Body of previous message:
The following announcement and call for papers is the direct result of
recent conversations on PRNCYB-L that a number of us were engaged in. The
initial idea grew into a full-day session of the 43rd meeting of the
International Society for the Systems Sciences (ISSS) to be held next
summer in Pacific Grove, CA. We are currently selecting panelists for the
special session, which we hope will include a teleconference link with
Robert Rosen (via Don Mikulecky). Other panelists may include Penrose,
Maturana, Searle, Chalmers, or others. In addition to the panel and general
discussion, contributed papers will be presented during the full-day program.
I want to invite all on PRNCYB to participate, but also suggest that some
pre-conference discussion might take place on PRNCYB between now and next
June. The announcement of the special session is copied below. Please see
related sessions and other information in the General Call, accessible at:
http://www.isss.org/1999call.htm
The general focus of the ISSS is on integrating scientific perspectives.
One idea being considered in this panel and discussion session is to seek
an integration between the relational perspective of Rosen and the quantum
indeterminacy approach of Penrose, while asking if the result can be made
directly relevant to human experience, ala Searle or Maturana.
Announcement and Call for Papers:
What is Life and Living?
An exploratory Session on the Nature of Life Itself
Controversy abounds in the study of life, which has been pursued mostly
from the perspective of an independent observer. Meanwhile, many branches
of science are being forced to consider non-physical, experiential
phenomena in dealing with, for example, human systems, our understanding of
the mind, evolution, and quantum "observership." This suggests a new
worldview where life is an active and participatory agent, expressible in
no terms other than its own. This situation has resulted in an
epistemological crisis: Is our scientific concept of reality and life
complete if it leaves out the mind or represents it in terms of physical
factors alone?

MATERIALS PROVIDED =

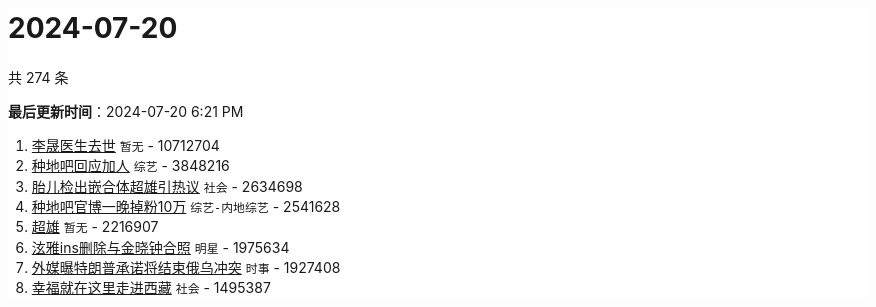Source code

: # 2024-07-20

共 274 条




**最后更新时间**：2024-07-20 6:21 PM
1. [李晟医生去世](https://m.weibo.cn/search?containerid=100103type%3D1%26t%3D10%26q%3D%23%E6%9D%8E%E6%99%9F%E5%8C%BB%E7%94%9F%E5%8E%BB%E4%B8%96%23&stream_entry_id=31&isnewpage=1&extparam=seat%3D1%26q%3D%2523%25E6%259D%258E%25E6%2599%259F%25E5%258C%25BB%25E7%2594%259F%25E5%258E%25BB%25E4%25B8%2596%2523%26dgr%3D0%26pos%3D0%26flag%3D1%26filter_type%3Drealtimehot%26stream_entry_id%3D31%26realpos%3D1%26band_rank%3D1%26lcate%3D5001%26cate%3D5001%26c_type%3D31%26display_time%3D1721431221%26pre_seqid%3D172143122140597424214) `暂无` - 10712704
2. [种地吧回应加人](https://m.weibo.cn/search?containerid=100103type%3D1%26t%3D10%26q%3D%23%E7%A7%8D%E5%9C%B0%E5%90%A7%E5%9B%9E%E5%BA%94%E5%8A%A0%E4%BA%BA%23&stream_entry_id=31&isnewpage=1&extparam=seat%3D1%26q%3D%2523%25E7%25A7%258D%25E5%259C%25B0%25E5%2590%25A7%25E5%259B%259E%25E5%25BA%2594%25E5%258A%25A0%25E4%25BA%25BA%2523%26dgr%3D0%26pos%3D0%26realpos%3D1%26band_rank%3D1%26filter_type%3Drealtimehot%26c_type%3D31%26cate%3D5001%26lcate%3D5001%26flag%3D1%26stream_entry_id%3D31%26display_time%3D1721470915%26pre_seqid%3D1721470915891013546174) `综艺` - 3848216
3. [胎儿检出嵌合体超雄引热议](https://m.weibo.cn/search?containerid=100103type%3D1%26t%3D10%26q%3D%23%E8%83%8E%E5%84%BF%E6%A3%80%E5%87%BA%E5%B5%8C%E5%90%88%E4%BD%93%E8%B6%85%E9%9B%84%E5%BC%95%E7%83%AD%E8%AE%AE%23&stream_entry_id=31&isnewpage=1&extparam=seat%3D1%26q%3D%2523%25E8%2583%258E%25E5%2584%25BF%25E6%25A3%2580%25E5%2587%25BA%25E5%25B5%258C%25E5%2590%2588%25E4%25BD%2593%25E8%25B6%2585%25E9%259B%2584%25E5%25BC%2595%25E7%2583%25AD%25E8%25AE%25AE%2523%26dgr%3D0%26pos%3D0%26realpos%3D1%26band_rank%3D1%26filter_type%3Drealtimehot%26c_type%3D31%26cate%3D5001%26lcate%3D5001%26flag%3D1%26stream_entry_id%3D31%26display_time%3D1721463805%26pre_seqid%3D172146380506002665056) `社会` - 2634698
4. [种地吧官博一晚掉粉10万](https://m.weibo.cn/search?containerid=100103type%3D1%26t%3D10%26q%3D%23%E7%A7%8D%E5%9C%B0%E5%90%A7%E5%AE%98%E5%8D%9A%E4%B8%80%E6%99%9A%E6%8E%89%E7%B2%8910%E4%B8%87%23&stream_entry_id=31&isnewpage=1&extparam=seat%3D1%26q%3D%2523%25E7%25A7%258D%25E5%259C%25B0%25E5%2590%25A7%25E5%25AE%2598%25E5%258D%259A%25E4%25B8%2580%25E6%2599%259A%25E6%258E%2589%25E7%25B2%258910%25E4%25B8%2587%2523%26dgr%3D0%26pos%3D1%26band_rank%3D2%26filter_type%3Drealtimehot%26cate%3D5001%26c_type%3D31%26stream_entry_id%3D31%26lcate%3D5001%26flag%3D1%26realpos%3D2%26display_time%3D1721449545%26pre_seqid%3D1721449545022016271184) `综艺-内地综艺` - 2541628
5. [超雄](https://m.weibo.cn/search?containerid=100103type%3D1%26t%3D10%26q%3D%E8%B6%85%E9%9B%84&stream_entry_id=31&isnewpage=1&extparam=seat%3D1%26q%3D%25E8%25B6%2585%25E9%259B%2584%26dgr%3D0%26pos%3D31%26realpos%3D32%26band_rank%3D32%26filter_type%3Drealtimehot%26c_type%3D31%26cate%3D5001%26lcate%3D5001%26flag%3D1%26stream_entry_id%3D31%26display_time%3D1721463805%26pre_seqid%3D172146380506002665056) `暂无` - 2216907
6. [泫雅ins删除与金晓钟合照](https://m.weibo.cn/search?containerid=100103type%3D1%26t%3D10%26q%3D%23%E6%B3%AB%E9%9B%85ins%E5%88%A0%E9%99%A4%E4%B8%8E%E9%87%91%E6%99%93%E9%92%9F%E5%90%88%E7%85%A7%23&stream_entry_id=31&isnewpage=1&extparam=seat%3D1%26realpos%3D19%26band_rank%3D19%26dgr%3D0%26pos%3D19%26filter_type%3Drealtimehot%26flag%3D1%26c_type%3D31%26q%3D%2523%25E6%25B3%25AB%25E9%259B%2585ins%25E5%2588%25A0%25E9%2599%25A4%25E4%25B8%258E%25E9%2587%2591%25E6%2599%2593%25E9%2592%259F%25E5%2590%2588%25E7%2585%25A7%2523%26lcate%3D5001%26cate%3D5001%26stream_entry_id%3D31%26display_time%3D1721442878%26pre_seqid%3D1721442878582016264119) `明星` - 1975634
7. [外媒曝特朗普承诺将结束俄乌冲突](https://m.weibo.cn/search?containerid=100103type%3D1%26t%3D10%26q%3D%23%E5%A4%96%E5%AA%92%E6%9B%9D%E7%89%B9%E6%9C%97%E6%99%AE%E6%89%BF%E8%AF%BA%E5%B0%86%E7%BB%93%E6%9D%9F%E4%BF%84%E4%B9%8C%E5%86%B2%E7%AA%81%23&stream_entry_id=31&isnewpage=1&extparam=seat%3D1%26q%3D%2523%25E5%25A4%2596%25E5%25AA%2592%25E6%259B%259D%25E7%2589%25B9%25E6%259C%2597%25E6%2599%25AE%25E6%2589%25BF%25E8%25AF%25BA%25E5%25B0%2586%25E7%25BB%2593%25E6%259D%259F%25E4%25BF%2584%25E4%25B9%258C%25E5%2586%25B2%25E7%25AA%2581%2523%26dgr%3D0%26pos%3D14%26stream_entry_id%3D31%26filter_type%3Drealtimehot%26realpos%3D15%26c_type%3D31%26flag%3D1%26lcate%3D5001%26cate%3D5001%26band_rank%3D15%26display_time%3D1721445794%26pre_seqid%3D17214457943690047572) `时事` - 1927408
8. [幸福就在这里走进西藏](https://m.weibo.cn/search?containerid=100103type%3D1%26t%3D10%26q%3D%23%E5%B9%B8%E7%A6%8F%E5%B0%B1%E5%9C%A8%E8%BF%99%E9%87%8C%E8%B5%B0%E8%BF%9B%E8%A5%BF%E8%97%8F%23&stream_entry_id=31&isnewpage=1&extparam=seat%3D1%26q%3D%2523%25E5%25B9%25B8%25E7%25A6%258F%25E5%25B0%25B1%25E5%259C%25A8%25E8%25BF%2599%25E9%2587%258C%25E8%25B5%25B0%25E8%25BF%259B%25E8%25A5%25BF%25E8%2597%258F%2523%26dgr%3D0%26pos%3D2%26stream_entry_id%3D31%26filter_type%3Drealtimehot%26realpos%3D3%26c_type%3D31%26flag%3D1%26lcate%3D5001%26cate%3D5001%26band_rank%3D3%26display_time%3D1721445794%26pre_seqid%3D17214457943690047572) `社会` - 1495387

...

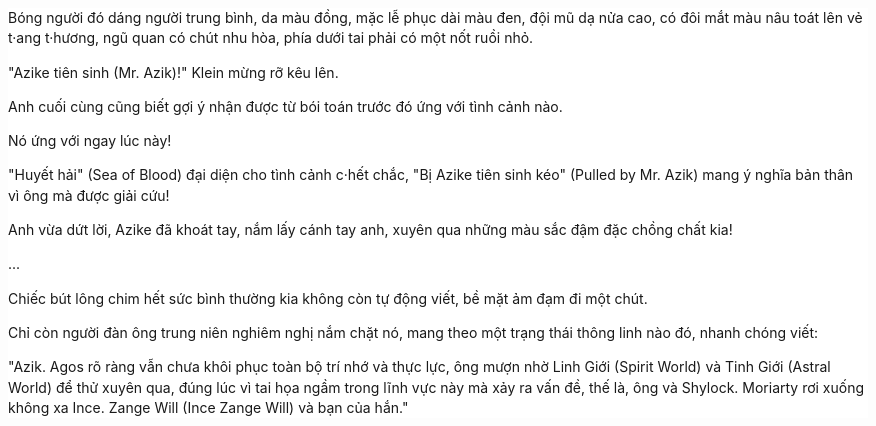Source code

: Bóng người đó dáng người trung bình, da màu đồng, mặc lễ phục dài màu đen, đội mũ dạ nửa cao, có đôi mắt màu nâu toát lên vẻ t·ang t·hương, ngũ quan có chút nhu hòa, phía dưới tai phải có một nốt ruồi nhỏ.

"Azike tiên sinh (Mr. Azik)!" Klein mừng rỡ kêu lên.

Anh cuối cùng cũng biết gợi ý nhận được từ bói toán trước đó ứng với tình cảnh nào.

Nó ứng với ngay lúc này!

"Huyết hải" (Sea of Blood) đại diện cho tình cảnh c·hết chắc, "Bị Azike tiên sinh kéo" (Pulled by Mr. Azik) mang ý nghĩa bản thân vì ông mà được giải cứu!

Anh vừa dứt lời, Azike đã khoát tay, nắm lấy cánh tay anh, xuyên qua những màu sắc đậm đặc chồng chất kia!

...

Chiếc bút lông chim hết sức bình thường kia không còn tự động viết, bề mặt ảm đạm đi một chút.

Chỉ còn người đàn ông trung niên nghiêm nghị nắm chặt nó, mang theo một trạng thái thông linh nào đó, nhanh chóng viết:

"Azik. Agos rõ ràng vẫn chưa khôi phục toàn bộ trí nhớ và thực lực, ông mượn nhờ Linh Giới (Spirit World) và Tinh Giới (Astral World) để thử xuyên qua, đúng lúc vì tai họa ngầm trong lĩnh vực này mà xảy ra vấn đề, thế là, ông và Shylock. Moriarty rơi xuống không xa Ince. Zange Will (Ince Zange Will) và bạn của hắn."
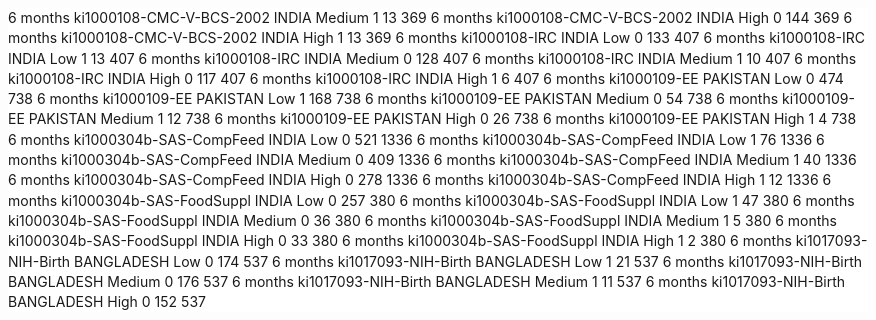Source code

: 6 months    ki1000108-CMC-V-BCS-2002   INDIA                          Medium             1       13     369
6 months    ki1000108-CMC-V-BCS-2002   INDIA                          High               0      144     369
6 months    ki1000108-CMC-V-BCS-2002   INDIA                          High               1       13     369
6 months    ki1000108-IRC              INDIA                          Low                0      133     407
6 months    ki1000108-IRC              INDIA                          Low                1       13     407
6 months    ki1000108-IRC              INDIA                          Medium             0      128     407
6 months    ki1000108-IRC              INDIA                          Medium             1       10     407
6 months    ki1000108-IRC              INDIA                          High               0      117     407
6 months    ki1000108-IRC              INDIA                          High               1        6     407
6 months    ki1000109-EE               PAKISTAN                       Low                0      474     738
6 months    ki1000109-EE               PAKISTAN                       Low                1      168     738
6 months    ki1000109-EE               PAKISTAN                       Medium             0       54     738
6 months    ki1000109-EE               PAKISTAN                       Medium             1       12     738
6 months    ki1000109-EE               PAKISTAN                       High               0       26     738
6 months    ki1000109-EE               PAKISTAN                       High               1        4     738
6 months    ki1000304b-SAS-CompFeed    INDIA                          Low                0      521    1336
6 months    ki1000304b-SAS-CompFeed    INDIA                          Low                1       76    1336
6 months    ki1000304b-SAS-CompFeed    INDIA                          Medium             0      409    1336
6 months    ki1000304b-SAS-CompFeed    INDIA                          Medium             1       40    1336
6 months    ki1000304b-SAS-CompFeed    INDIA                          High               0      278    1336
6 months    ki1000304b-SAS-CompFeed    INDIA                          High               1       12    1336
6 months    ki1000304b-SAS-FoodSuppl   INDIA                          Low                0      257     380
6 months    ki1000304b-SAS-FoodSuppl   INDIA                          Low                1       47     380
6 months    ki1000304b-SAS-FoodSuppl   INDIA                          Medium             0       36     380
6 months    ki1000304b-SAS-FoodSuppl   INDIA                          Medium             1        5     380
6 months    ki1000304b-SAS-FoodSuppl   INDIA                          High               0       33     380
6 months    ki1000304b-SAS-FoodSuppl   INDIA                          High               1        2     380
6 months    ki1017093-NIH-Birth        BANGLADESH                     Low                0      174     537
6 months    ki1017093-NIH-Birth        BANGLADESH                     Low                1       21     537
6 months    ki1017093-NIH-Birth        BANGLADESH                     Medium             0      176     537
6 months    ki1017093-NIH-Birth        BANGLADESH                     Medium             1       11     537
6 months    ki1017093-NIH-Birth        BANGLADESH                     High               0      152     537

TASK REQUIREMENTS =
(1) In the records, please write out again, unchanged, the lines from the line with "được giải cứu!" up to and including the line with "Chiếc bút lông".
(2) Pick up the call for papers on the nature of life at the point where it stops, and keep writing.

PER-TASK OUTPUTS =
(1)
"Huyết hải" (Sea of Blood) đại diện cho tình cảnh c·hết chắc, "Bị Azike tiên sinh kéo" (Pulled by Mr. Azik) mang ý nghĩa bản thân vì ông mà được giải cứu!

Anh vừa dứt lời, Azike đã khoát tay, nắm lấy cánh tay anh, xuyên qua những màu sắc đậm đặc chồng chất kia!

...

Chiếc bút lông chim hết sức bình thường kia không còn tự động viết, bề mặt ảm đạm đi một chút.

(2)
Many arguments have been put forward that explaining the mind in material
(spatio-temporal, computational, mechanical) terms either does not yet or
cannot ever work. In this Panel Discussion we will investigate the
possibilities for new scientific foundations that include both the
"objective" (What is life?) and the "experiential" (What is living?)
perspectives. Approaches that now seem unacceptable include those
frameworks (philosophy/epistemology) that preserve the material or
mechanical limitations of science, as a description of only a part of
"reality" (resulting in duality); and the "monistic" view that attempts to
reduce all of reality to material explanations. We wish to explore the
alternative possibilities for expanding the scope of modern science to
formally include non-materiality within our view of life, and thus within
our view of reality in general.
Our approach emphasizes two principles:
(1) Integration of assumptions in disciplinary science as a means for
achieving a more fundamental and trans-disciplinary "worldview."
(2) Relevance between the scientific perspective itself and what we know
from experience.
This dual agenda is necessary because of the great disparity that exists
between many traditional scientific views and everyday experience -- a
disparity that colors many of our social systems and personal psychology.
There is no greater service that science can provide to society today than
to resolve the difference between the "3rd-person" perspective on life, and
the "1st-person" perspective on experience.
There will be a panel presentation focused on the integration of two major
perspectives:
(1) What is life from a descriptive point of view?
(2) What is living from an experiential point of view?
Invited speakers will present their ideas following which there will be a
facilitated discussion between the panel and attendees.
There will be a paper stream to provide further elaboration of this topic.
Contributed papers on closely related topics are welcome. The following
topics are provided to stimulate interest:
1. What are the limitations of science in describing living phenomena?
2. Is the reality that science cannot fully describe, the same reality that
we experience and participate in?
3. What is the difference between the objective and subjective? Is it the
same as between material and non-material? Or between descriptive and
experiential?
4. What is experience, and what is its relationship to living?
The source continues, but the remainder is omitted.